I grew up in the thick stew of Ukrainian nationalism, too. There are at least a half-dozen factions for that as well, each one stating they are more patriotic and have the better intentions for the country than the other. My mother’s and father’s marriage alone forced my brother and me to take a front row seat to the spectacle of infighting. My mother was Orthodox Christian. My father was Byzantine Catholic. Add to the mix my Polish relatives and we were assured fireworks at every holiday, regardless whether we were visiting my father’s side of the family or my mother’s.

I grew up with what might today be considered “old world values”. My father hammered into our heads that first came God then family and, only after that, our friends. Some of my friends—including later my own spouse—could not understand how my brother or I could just spring at a moment’s notice if someone in the family needed us. But we did. And 52 years later, I still do. For family and for friends, and because of my upbringing, those closest friends are often considered family, so the lines seem always blurred.
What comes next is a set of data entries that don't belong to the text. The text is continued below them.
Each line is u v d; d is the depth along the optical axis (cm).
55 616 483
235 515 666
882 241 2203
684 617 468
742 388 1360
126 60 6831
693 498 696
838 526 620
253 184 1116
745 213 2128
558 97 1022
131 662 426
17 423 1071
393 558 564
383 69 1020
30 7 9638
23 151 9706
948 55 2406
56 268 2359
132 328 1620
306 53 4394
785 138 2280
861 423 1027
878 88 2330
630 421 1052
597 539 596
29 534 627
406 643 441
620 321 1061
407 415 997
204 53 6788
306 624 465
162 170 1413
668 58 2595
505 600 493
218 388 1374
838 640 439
My nephew, Alex, at my parents’ house one Easter. A rushnyk is the embroidery around my grandfather’s painting behind Alex, or on the cabinet to his right.

I grew up with a very superficial understanding of what it means to come from a family of Ukrainian war refugees. The struggles, the hardships, where we came from—that was no secret. I heard about it on every occasion. We sang songs about it. We recited folklore and poems about Ukraine’s centuries-long struggle for freedom from oppressive rulers. We took oaths. As a child, I was absolutely convinced that I was a Ukrainian first, and an American only by happenstance. I argued with my fifth-grade teacher about it. “Our people” were fighting to free Ukraine from Russia’s enslavement. My family and I were all just waiting until we could return to the “home country”.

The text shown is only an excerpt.